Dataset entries
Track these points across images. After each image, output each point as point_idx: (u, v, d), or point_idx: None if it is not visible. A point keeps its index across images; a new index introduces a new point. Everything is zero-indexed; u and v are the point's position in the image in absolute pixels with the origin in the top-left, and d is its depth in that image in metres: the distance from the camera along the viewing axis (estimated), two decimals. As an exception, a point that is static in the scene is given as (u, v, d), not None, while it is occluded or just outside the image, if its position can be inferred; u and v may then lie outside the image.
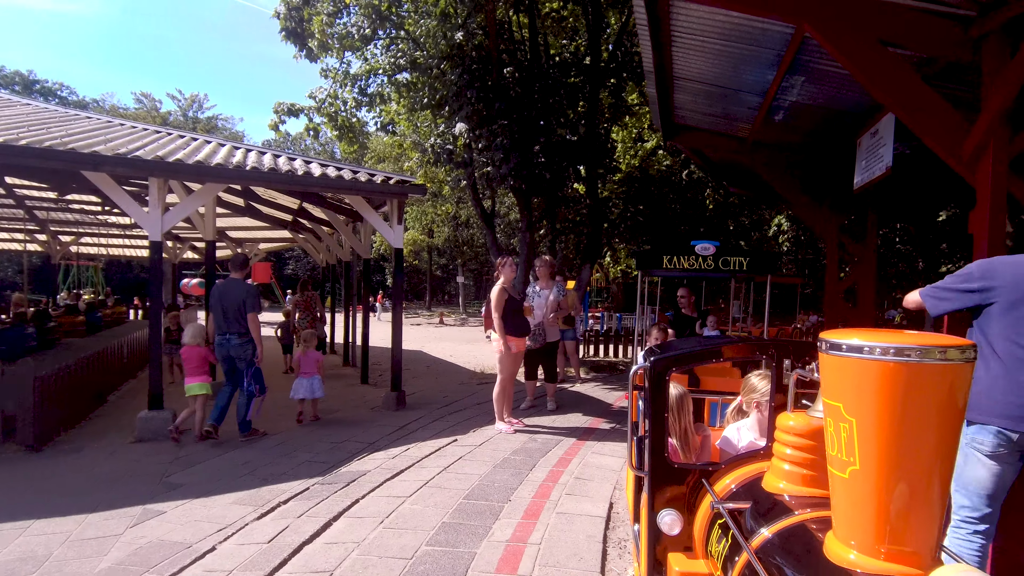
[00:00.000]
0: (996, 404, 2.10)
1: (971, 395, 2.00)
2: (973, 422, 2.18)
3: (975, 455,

▸ TASK GOAL
Copy each entry exactly as written. Pictures do not belong in the copy.

▸ FINAL ANSWER
Track these points across images. After each image, output each point as point_idx: (u, v, d), or point_idx: None if it is not visible. A point keeps its index across images; a new index introduces a new point. Everything is zero-indexed; u and v are the point's position in the image in absolute pixels with the origin in the top-left, and d is its depth in that image in metres: the distance from the camera along the viewing axis (estimated), two decimals. As an exception, a point that is static in the scene is given as (u, v, d), not None, while it is occluded or just outside the image, if its position can be inferred; u and v may then lie outside the image.
[00:00.000]
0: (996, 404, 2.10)
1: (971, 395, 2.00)
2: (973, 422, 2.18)
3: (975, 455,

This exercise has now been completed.